:: 所给文本 ::
1.背景
之前写过一篇关于ASP.NET Form认证与授权相关的博客,介绍了Form认证的基本原理,演示了如果做Form认证。这种认证方式其实是有很大的局限性的:
1)对于企业应用,不需要授权即可访问的页面,这种认证方式不支持。
2)对于互联网的应用,通常都是先浏览,然后在需要授权的时候再登录,这种方式不支持。
2.解决方案
为了很好地解决这个问题,我们可以把必须要登录才能访问的页面放到某个文件夹下,然后通过配置web.config的形式配置拒绝所有用户访问,只有登录之后才能访问,而文件夹之外的页面支持所有的用户不登录即可访问。
3.示例
1)工程结构
Admin目录下的文件必须要登录才能访问,所以这个目录下的web.config配置如下:
<?xml version="1.0" encoding="utf-8"?>
<!--
For more information on how to configure your ASP.NET application, please visit
http://go.microsoft.com/fwlink/?LinkId=169433
-->
<configuration>
<system.web>
<compilation debug="true" targetFramework="4.5" />
<httpRuntime targetFramework="4.5" />
<authorization>
<deny users="?"/>
</authorization>
</system.web>
</configuration>
外面的页面不需要登录即可访问,所以配置文件如下:
<?xml version="1.0" encoding="utf-8"?>
<!--
For more information on how to configure your ASP.NET application, please visit
http://go.microsoft.com/fwlink/?LinkId=169433
-->
<configuration>
<system.web>
<compilation debug="true" targetFramework="4.5" />
<httpRuntime targetFramework="4.5" />
<authentication mode="Forms">
<forms loginUrl="AdminLogin.aspx"></forms>
</authentication>
<authorization>
<allow users="?"/>
</authorization>
</system.web>
</configuration>
访问Admin\News.aspx这个文件,由于没有登录,会立即跳转到登录页面。登录之后即可立即跳转到News.aspx页面。
当我们访问Default.aspx页面的时候,由于在文件夹外面,所以直接可以访问。

:: 已存条目 ::
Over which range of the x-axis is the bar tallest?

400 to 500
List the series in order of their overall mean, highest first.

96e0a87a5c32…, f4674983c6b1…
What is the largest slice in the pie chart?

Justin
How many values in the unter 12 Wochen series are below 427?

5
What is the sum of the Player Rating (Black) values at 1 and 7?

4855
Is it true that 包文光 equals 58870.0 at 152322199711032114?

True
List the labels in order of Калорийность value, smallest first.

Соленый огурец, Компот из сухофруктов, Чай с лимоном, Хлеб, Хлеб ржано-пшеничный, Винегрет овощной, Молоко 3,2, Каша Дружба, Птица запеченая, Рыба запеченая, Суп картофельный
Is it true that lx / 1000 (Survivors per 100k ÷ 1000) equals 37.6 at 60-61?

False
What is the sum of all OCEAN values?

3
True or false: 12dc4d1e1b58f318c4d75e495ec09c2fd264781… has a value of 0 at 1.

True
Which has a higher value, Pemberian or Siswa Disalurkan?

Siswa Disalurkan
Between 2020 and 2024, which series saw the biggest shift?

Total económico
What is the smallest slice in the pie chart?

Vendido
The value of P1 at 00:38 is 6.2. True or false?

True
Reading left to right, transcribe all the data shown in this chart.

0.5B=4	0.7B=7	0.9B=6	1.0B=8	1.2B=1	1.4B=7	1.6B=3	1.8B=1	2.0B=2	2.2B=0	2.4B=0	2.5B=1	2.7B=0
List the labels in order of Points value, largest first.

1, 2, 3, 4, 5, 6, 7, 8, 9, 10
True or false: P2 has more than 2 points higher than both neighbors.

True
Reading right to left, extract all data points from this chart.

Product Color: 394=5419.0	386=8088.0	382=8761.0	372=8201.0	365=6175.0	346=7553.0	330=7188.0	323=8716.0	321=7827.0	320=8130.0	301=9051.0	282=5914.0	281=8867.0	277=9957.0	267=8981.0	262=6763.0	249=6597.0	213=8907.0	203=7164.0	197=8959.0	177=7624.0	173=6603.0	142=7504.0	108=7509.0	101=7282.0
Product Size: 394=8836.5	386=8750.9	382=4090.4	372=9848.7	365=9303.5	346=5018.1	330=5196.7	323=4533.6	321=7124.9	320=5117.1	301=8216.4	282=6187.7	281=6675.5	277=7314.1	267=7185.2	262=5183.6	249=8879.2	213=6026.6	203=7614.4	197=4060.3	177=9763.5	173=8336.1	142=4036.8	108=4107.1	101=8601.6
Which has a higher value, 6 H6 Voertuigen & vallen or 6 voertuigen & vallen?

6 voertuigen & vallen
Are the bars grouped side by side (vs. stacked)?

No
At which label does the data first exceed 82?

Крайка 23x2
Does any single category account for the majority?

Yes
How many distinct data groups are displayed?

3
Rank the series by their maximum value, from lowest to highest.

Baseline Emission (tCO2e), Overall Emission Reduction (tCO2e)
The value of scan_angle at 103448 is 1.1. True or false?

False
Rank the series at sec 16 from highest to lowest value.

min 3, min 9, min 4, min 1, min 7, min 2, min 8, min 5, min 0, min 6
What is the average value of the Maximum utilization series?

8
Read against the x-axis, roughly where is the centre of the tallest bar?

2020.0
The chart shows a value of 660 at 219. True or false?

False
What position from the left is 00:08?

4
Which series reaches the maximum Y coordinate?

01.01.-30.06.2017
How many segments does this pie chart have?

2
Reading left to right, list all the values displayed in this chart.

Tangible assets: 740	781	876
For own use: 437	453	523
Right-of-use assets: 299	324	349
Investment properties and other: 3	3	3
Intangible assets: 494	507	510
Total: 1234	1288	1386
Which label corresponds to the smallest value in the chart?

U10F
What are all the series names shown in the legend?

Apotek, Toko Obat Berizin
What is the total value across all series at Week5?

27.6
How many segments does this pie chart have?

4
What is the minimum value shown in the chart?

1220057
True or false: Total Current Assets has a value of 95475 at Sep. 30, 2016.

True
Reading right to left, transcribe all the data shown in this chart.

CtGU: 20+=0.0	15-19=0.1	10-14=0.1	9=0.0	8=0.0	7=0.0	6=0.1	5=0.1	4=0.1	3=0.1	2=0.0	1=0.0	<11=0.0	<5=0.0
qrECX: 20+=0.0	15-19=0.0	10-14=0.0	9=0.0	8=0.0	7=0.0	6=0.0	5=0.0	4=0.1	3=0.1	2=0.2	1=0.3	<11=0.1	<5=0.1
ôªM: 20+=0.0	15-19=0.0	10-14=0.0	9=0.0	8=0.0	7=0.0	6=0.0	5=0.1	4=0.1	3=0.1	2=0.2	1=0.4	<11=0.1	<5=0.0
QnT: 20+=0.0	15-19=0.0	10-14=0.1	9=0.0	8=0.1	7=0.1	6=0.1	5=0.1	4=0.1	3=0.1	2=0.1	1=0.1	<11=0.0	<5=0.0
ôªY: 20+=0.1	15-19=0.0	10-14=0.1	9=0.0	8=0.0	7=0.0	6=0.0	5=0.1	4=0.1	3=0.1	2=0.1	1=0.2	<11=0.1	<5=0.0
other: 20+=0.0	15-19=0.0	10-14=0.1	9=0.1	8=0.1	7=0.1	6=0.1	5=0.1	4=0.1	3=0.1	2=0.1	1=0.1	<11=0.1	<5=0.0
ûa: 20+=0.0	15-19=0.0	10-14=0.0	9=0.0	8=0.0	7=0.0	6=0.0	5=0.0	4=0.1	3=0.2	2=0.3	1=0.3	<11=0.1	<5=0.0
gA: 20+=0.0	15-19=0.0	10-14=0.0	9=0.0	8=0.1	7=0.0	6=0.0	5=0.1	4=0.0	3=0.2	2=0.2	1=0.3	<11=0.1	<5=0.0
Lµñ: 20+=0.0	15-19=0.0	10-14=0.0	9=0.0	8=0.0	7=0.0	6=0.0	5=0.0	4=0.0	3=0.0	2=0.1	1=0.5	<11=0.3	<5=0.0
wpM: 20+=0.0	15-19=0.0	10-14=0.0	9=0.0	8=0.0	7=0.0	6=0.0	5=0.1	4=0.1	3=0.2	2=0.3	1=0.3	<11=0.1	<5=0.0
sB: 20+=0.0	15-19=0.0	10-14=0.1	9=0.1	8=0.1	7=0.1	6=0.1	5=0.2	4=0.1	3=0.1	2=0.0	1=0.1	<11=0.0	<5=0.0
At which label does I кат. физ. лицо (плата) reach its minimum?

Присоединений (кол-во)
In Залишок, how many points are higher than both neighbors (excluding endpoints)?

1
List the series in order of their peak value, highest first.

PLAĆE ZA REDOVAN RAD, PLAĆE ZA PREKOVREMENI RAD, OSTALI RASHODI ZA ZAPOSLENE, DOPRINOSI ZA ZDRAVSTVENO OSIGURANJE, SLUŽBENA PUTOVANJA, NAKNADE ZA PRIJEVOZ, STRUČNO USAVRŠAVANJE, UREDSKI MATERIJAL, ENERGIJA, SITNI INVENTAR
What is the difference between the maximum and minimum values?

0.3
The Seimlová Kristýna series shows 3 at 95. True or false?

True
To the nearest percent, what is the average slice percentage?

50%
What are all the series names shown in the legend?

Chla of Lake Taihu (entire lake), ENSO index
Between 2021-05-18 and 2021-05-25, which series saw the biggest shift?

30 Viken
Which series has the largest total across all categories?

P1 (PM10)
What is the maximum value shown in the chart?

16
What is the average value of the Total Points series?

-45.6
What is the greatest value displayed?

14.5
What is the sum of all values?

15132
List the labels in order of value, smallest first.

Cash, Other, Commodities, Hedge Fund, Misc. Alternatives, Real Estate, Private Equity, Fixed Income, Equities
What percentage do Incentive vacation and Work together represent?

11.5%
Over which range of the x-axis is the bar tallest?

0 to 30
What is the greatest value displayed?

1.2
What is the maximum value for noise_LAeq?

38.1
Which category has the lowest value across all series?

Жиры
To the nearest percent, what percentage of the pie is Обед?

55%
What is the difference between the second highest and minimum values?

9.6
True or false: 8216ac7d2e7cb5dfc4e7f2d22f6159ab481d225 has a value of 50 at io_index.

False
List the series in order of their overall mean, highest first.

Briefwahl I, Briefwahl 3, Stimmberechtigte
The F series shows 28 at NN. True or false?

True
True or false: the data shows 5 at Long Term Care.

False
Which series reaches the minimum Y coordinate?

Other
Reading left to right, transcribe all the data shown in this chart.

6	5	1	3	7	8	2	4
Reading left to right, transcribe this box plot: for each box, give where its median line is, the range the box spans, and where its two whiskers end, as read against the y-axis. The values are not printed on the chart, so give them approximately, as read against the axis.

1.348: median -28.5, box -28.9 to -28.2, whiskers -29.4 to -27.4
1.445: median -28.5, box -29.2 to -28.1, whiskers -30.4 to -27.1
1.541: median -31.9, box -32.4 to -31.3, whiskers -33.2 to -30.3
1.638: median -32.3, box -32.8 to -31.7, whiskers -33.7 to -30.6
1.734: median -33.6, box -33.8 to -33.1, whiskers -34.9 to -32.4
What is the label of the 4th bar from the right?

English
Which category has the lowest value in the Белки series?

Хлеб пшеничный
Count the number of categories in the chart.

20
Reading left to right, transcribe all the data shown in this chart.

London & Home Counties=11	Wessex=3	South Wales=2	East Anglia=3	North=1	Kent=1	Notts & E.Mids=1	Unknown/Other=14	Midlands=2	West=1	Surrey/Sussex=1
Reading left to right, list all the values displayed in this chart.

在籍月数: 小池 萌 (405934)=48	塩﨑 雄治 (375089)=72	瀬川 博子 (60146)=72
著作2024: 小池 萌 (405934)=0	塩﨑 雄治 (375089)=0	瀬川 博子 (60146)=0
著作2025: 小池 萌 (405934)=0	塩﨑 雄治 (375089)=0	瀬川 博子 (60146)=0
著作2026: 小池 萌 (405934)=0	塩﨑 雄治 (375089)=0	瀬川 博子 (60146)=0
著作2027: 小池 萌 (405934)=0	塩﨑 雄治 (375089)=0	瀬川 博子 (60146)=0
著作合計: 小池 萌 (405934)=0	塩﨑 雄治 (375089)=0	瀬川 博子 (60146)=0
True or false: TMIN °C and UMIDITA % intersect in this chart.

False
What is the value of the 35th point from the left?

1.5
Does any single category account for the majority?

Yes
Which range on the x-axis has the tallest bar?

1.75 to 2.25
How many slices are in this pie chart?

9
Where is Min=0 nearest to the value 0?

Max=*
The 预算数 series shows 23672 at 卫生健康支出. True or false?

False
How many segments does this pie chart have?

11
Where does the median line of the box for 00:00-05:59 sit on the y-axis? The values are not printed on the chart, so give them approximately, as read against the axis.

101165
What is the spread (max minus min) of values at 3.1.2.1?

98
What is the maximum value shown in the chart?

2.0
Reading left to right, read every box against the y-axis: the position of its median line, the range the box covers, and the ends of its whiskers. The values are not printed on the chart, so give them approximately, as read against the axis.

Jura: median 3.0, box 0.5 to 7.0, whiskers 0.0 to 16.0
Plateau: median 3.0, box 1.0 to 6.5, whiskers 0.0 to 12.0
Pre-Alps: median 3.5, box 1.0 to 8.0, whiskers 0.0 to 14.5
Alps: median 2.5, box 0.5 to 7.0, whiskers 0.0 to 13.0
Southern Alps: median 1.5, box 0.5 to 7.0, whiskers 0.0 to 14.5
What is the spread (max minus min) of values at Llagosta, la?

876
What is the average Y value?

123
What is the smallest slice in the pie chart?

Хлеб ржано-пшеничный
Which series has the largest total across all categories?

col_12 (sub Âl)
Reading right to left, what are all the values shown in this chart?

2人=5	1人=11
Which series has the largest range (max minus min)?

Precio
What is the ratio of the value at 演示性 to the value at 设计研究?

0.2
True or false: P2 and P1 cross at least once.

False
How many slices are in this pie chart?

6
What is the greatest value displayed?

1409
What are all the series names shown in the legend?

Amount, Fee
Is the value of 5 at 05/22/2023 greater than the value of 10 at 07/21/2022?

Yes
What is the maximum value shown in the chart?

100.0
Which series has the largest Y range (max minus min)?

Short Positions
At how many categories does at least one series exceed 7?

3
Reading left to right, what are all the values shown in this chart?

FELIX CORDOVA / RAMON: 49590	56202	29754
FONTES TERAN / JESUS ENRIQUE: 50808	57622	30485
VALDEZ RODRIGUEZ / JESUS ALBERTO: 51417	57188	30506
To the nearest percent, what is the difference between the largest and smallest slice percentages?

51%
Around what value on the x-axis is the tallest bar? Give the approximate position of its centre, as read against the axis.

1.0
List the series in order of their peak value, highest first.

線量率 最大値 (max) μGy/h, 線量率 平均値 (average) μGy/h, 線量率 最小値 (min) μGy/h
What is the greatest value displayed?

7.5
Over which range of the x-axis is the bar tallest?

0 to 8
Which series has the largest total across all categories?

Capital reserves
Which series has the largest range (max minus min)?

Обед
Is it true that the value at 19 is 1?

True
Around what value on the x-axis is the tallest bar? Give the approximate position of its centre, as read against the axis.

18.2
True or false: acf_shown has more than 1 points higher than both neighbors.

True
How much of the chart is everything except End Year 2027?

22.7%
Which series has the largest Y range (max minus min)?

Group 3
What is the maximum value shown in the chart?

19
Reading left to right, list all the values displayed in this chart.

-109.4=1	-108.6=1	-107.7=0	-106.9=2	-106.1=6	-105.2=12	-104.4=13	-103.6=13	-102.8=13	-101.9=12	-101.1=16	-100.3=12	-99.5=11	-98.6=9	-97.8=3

:: 任务说明 A ::
根据所给文本,判断下列三项陈述是否与其一致。每项回答“是”或“否”,并原样引用文本中的判定依据。(i) Admin目录下的web.config拒绝未登录用户访问;(ii) 外面的配置文件将登录页面设为Login.aspx;(iii) 访问Default.aspx之前必须先登录。
:: 任务说明 B ::
按所给文本的说法,未登录时访问Admin\News.aspx会发生什么?

:: 作答区域 A ::
(i) 是。“<deny users="?"/>”
(ii) 否。“<forms loginUrl="AdminLogin.aspx"></forms>”
(iii) 否。“由于在文件夹外面,所以直接可以访问”

:: 作答区域 B ::
会立即跳转到登录页面。